Alors que le lycée privé musulman Averroès de Lille, vient de perdre son contrat avec l’Etat, cet arrêté qui cible aujourd’hui le collège hors contrat Avicenne, inquiète dans les rangs musulmans.

Maître Guezguez l’a martelé à plusieurs reprises au cours de l’audience avant de le réitérer au micro d’Anadolu: « Avicenne n’a jamais été la source d’un quelconque trouble à l’ordre public ni fait parler de lui pour des faits liés à une éventuelle radicalisation de ses élèves ou de son corps éducatif.

Pourtant, c’est bien en vertu de la loi « contre le séparatisme», et de ses dispositions concernant les sources de revenus, que le collège niçois se retrouve dans la tourmente.

« La France a un réel problème avec sa composante musulmane et j’estime qu’il faut amorcer un dialogue sérieux et responsable pour y apporter des réponses » grince à ce propos le président de l’association Avicenne, Otmane Aïssaoui, dans une interview accordée à Anadolu à la sortie du tribunal administratif.

Celui qui est, par ailleurs, à la tête de l’UMAM (Union des musulmans des Alpes-Maritimes) explique ne pas comprendre cette procédure qu’il a accueillie comme « une provocation ».

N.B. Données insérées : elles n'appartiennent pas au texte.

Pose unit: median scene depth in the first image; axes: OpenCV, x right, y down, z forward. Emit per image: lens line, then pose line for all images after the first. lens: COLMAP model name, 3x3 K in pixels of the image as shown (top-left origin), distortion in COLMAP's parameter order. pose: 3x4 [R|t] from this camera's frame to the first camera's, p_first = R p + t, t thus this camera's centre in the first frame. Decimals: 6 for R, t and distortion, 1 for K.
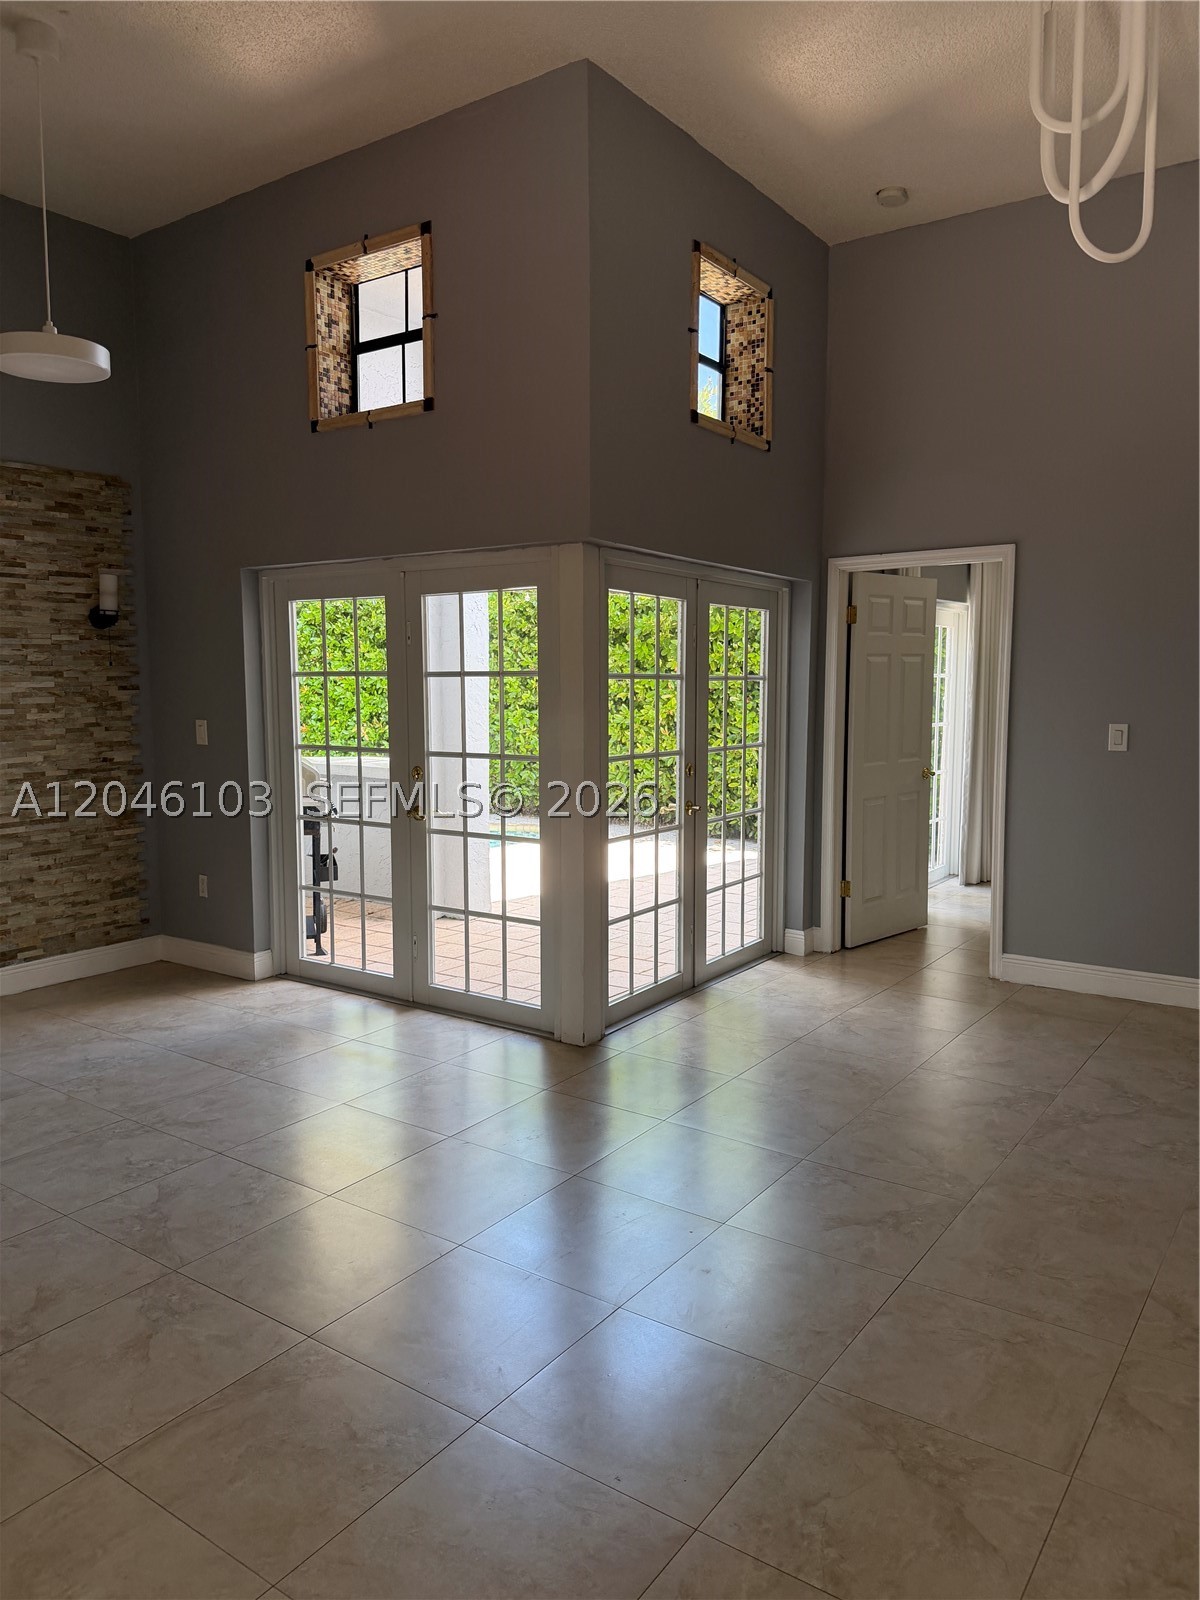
lens RADIAL K [[1121.1, 0, 594.9], [0, 1121.1, 793.7], [0, 0, 1]] dist [0.005614, -0.018577]
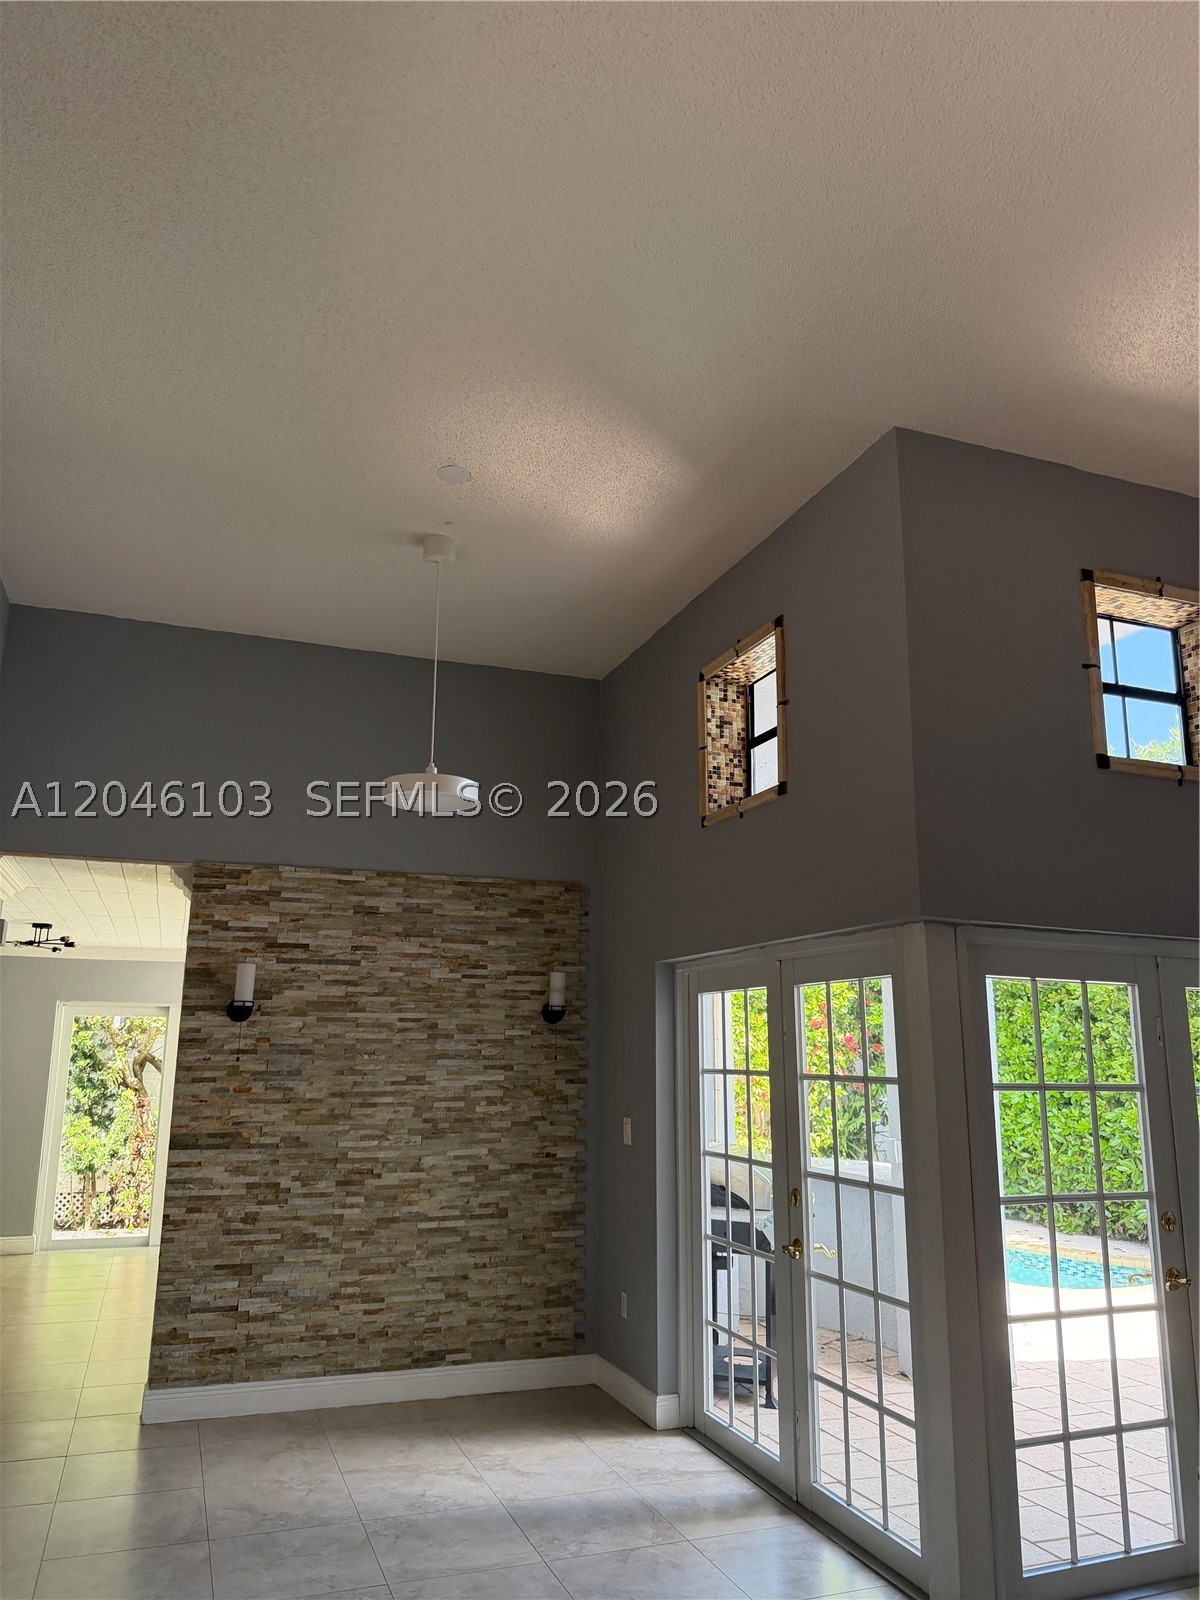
lens RADIAL K [[1121.1, 0, 594.4], [0, 1121.1, 755.2], [0, 0, 1]] dist [0.005614, -0.018577]
pose [[0.815916, -0.138282, -0.561391, 0.230837], [-0.070272, 0.940061, -0.333688, -0.036486], [0.573884, 0.311712, 0.757293, 0.147981]]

« La décision prise par le Préfet est une décision politique qui s’inscrit dans une logique de communication. Comme on l’a vu ces derniers mois, il y une vraie séquence d’arrêtés injuste qui ont été pris à l’encontre de la communauté musulmane, je pense à cette librairie musulmane qui a été fermée et dont la justice a reconnu que l’arrêté était injuste, je pense aux interdictions de manifestations pour la Palestine qui ont été suspendues par le tribunal administratif à 13 reprises et on a, aujourd’hui, un arrêté qui est pris par le Préfet des Alpes-Maritimes qui vient reprocher un prétendu manque de transparence du côté de l’association Avicenne qui a remis l’intégralité de ses relevés de compte » abonde Maître Guezguez.

D’un point de vue procédural, la justice administrative rendra sa décision en fin de semaine, mais Otmane Aïssaoui se dit prêt à user de tous les recours dans l’hypothèse où la fermeture de son établissement serait validée.